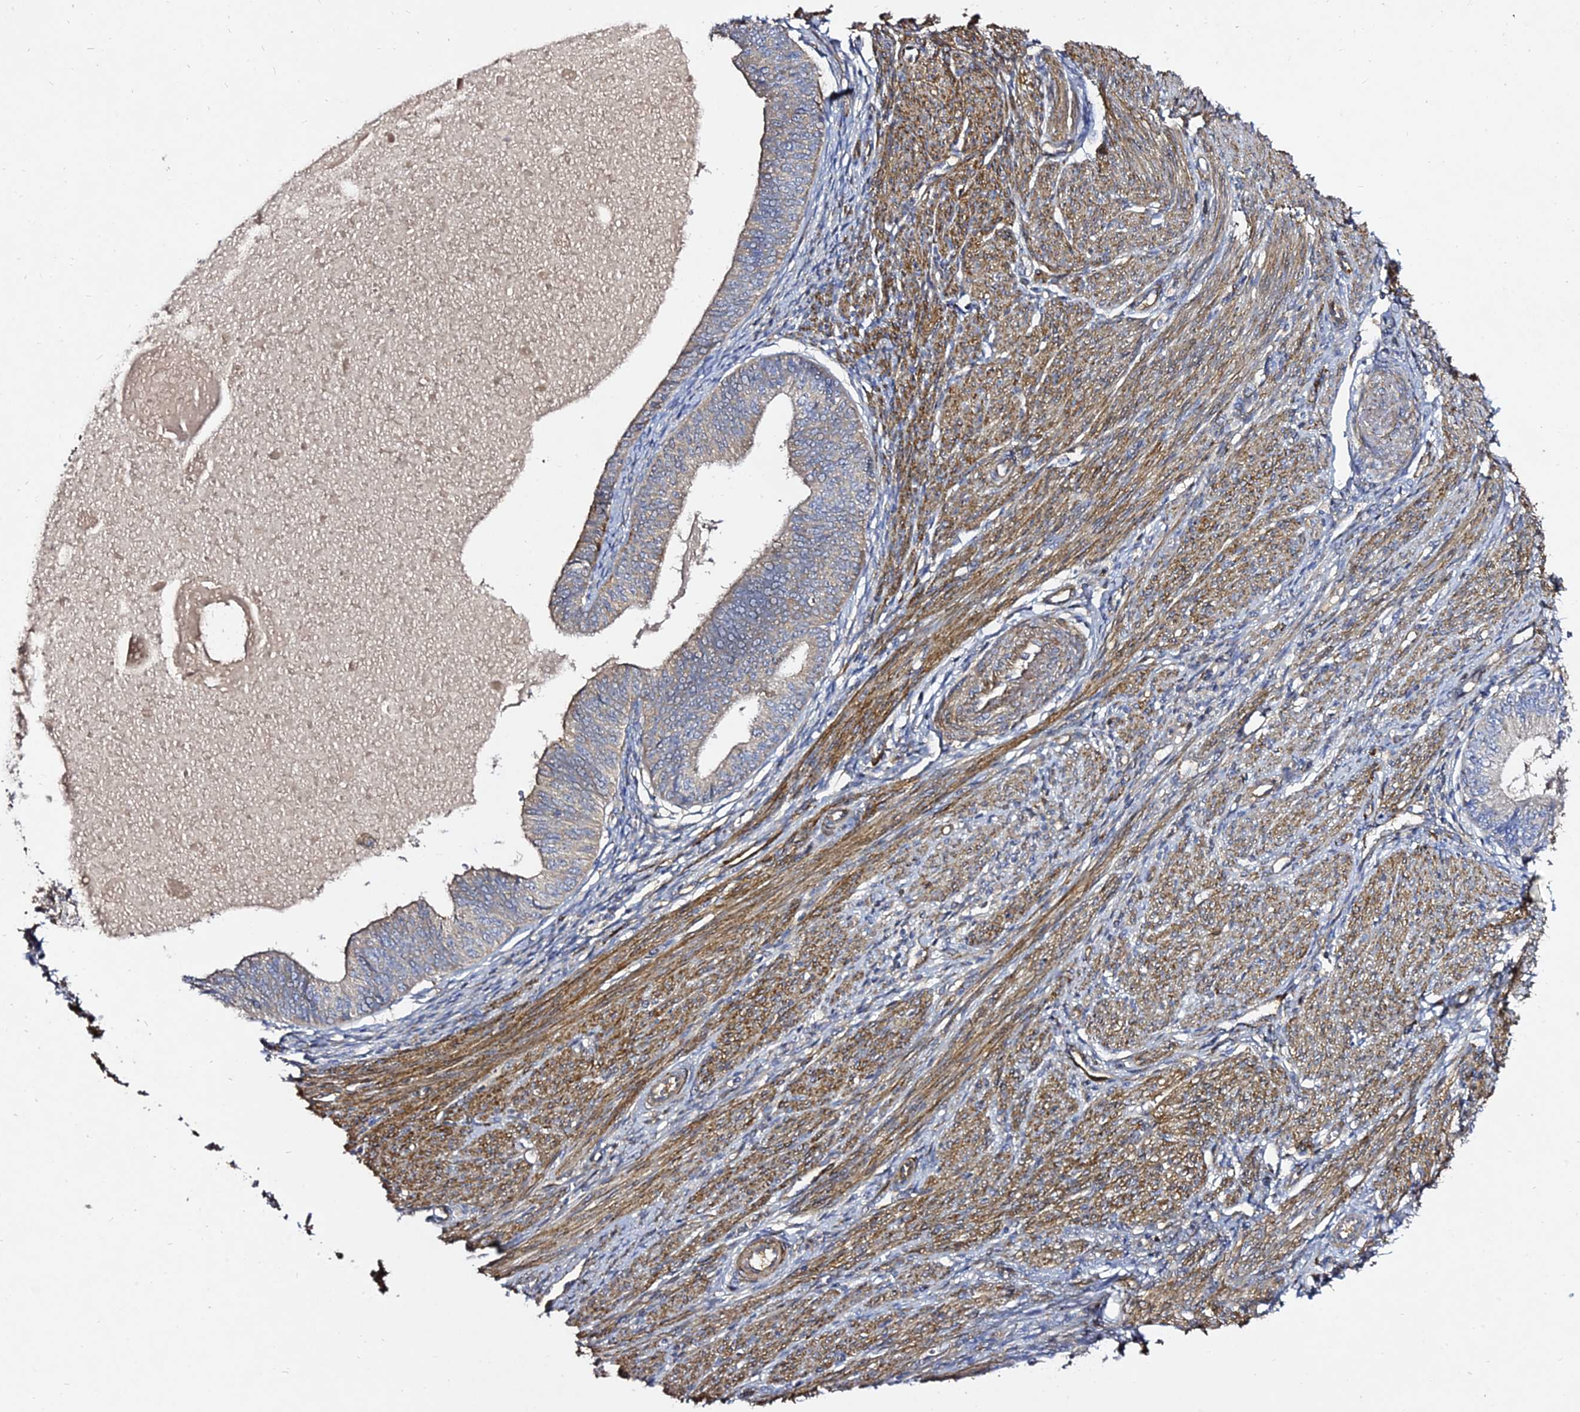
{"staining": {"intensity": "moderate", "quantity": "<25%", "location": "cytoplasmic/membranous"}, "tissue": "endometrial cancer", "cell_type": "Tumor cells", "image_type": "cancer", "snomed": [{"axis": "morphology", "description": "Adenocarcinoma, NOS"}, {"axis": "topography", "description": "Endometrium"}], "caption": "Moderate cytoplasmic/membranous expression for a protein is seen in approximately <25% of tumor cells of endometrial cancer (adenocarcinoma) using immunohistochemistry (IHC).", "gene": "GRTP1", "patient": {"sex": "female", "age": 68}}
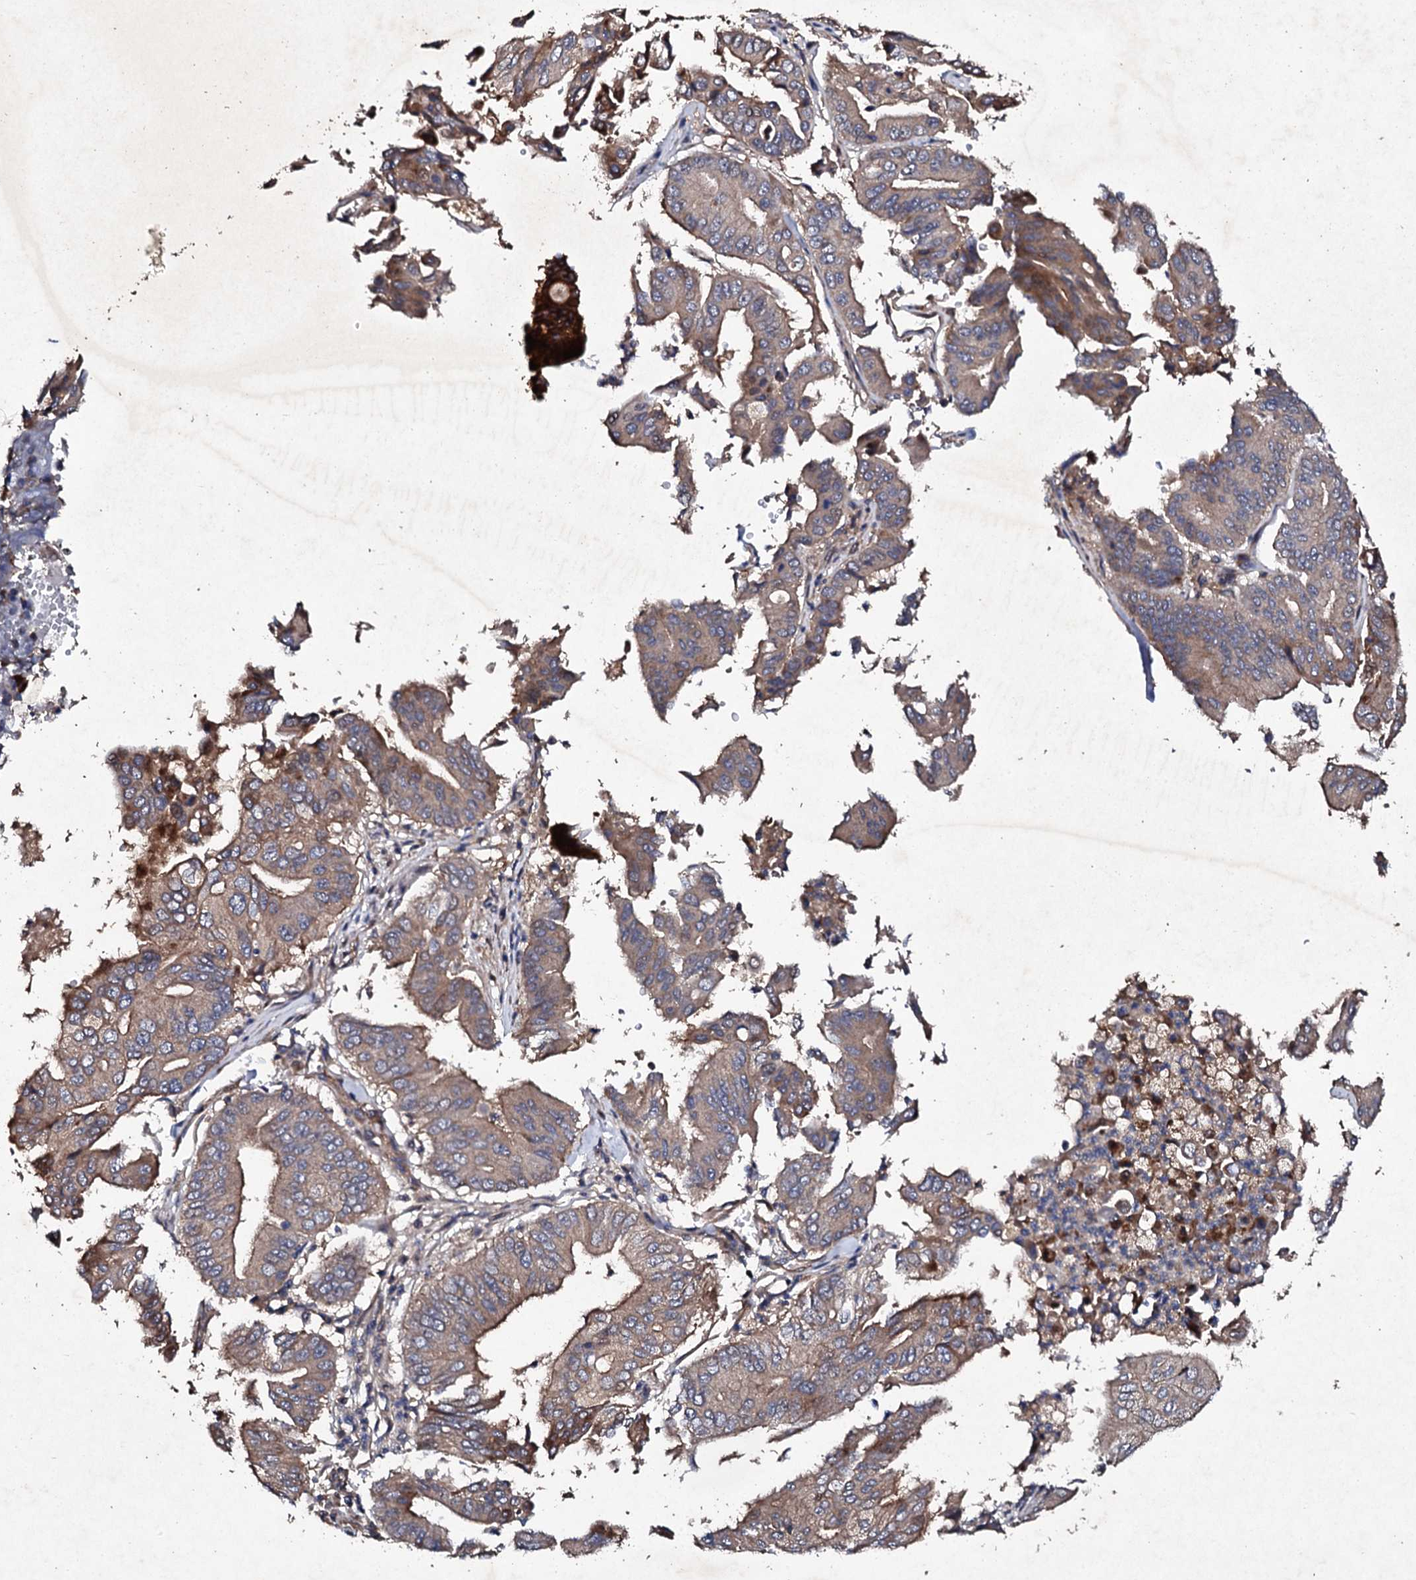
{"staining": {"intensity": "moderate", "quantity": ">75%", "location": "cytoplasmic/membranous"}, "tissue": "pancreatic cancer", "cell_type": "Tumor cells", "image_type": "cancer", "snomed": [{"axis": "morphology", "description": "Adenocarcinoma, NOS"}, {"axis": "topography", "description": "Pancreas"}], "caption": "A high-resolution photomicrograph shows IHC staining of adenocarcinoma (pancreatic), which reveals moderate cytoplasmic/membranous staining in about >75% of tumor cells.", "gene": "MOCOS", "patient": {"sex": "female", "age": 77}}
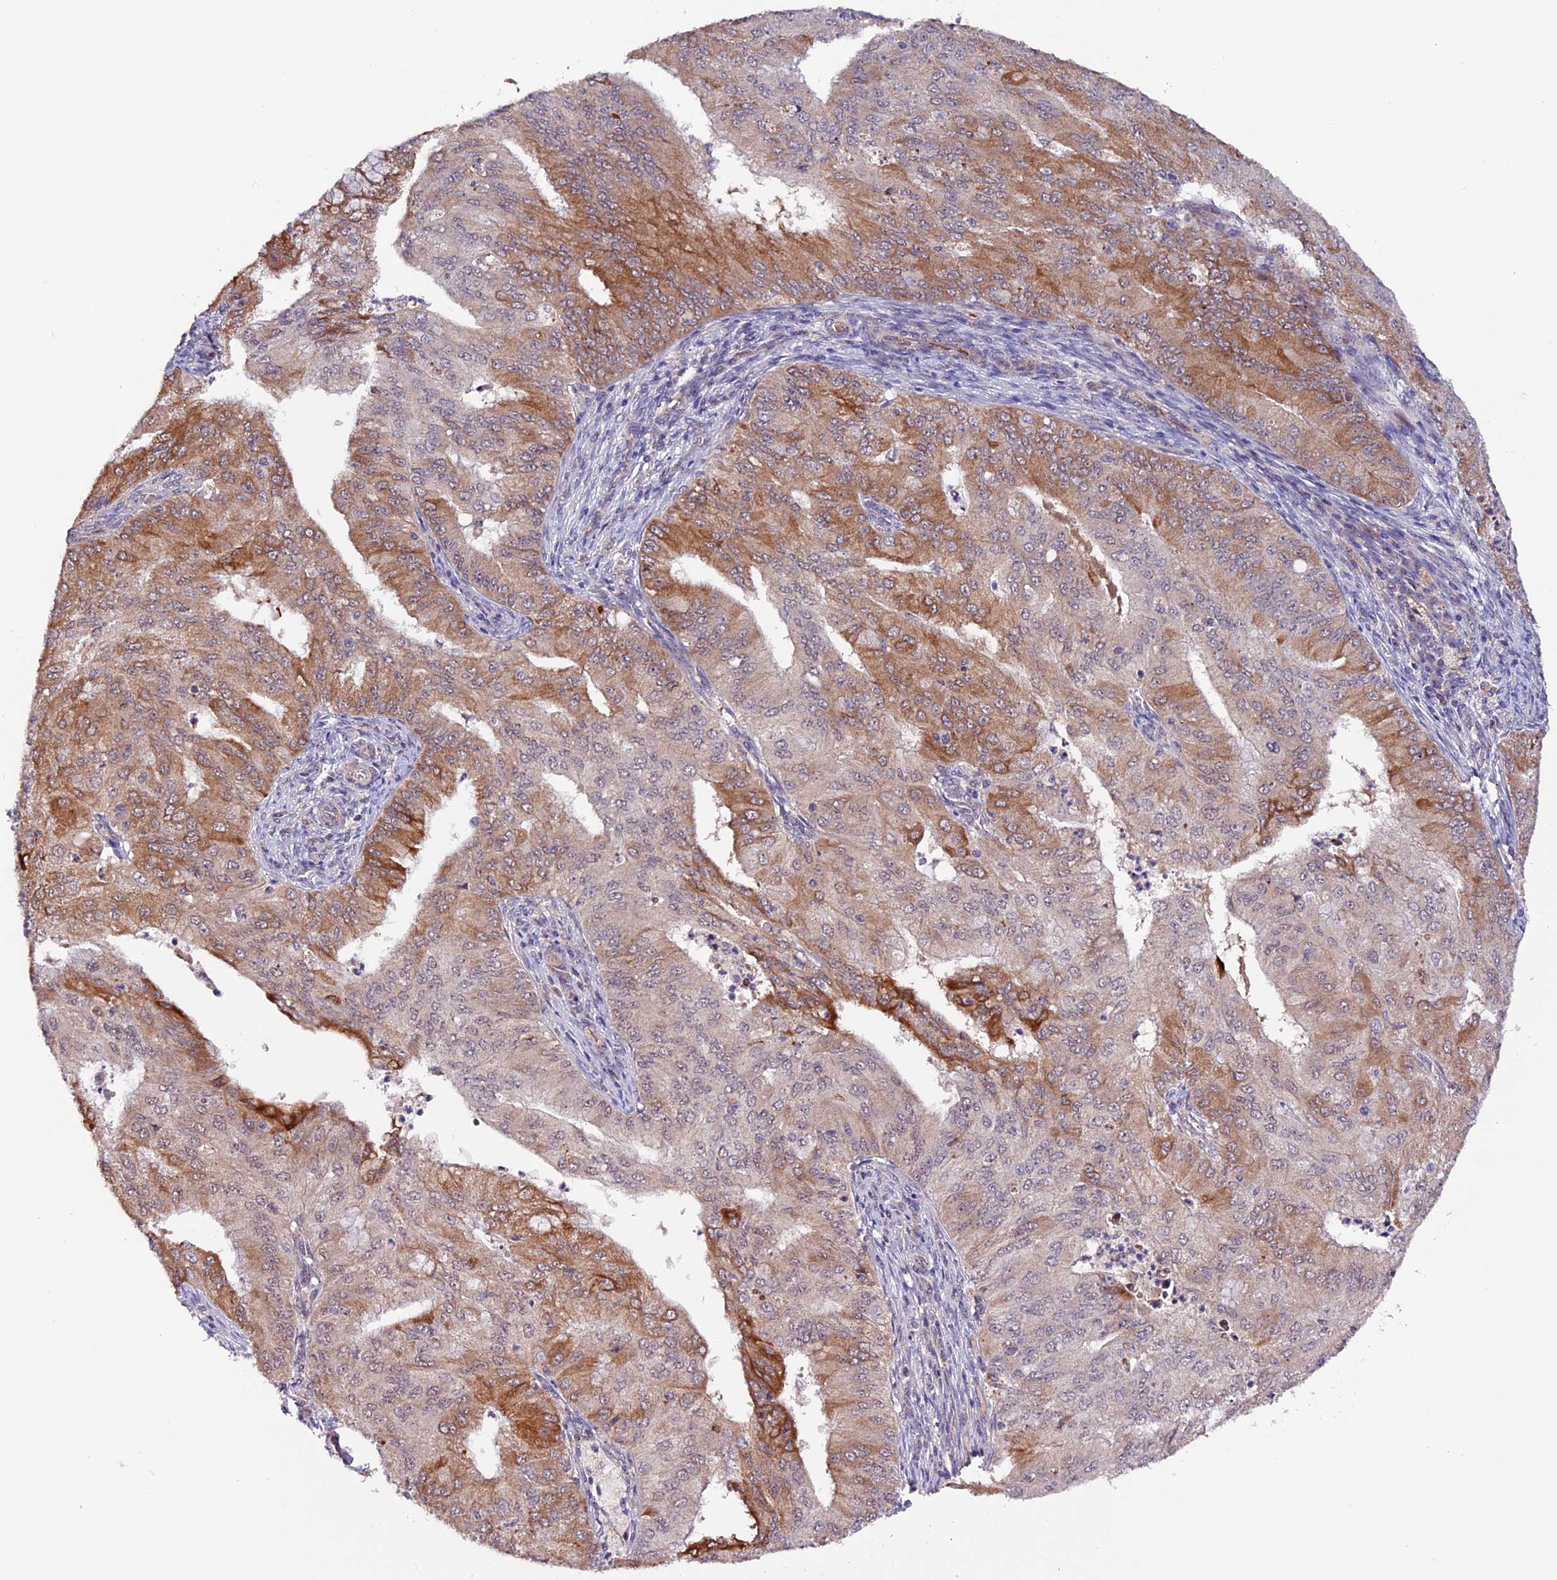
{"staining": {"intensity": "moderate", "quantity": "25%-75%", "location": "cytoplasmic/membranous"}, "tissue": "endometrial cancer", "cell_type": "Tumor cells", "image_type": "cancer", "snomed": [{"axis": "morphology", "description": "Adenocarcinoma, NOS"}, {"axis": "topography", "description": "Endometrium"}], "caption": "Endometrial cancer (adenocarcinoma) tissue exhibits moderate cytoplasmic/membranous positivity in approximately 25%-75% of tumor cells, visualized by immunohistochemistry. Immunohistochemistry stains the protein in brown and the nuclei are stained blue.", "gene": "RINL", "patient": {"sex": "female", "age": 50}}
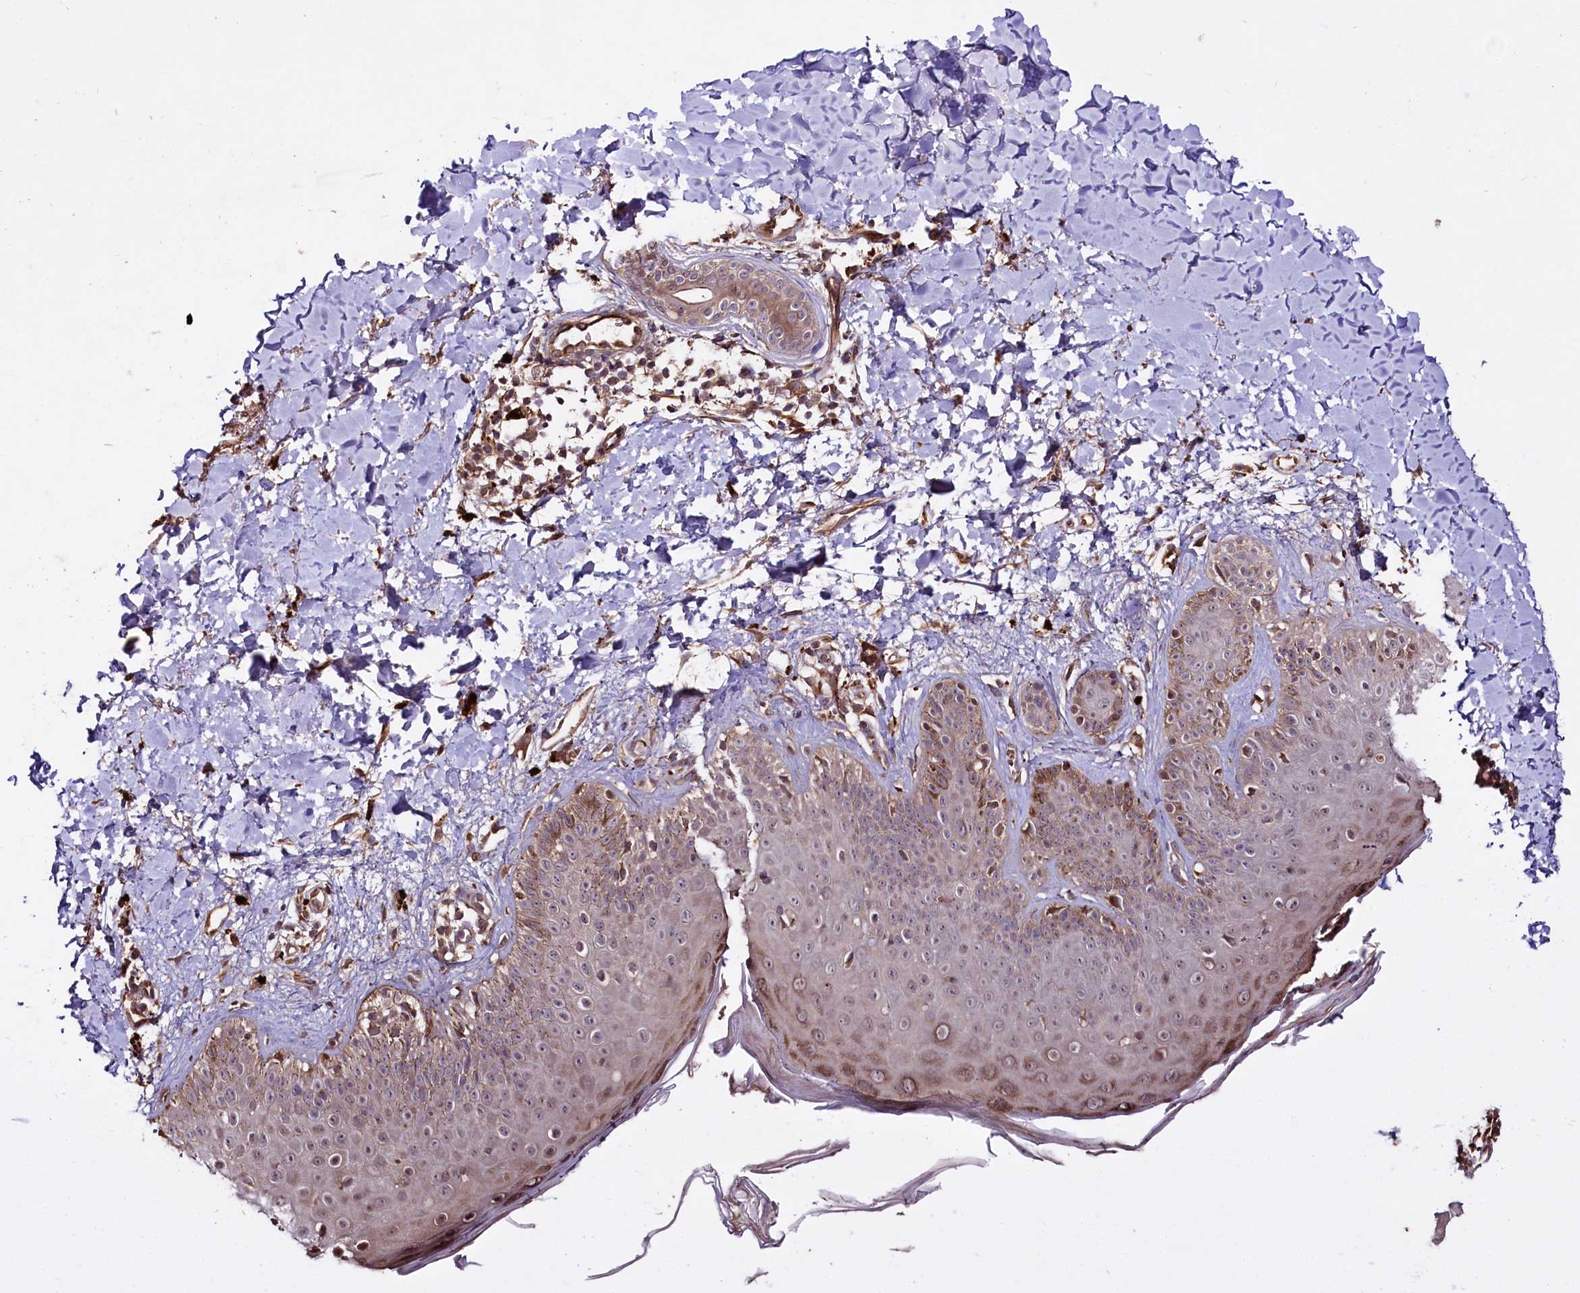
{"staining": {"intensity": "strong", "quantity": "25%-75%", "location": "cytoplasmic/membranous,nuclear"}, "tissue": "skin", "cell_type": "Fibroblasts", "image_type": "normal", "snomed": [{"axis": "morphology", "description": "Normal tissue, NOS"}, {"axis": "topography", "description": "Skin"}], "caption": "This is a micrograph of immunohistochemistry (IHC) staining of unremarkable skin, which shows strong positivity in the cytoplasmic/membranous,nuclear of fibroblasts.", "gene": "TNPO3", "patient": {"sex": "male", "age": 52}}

■ Instructions to follow: Exactly the lines from the top of the listing through the line holding "high-resolution photomicrograph shows" should be repeated, with pictures left out.

■ Output of the exercise:
{"staining": {"intensity": "moderate", "quantity": "<25%", "location": "cytoplasmic/membranous"}, "tissue": "endometrial cancer", "cell_type": "Tumor cells", "image_type": "cancer", "snomed": [{"axis": "morphology", "description": "Adenocarcinoma, NOS"}, {"axis": "topography", "description": "Endometrium"}], "caption": "Moderate cytoplasmic/membranous expression for a protein is seen in approximately <25% of tumor cells of endometrial cancer (adenocarcinoma) using immunohistochemistry (IHC).", "gene": "GRTP1", "patient": {"sex": "female", "age": 68}}
{"staining": {"intensity": "moderate", "quantity": ">75%", "location": "cytoplasmic/membranous"}, "tissue": "pancreatic cancer", "cell_type": "Tumor cells", "image_type": "cancer", "snomed": [{"axis": "morphology", "description": "Adenocarcinoma, NOS"}, {"axis": "topography", "description": "Pancreas"}], "caption": "A high-resolution photomicrograph shows IHC staining of adenocarcinoma (pancreatic), which reveals moderate cytoplasmic/membranous staining in about >75% of tumor cells.", "gene": "MOCOS", "patient": {"sex": "female", "age": 77}}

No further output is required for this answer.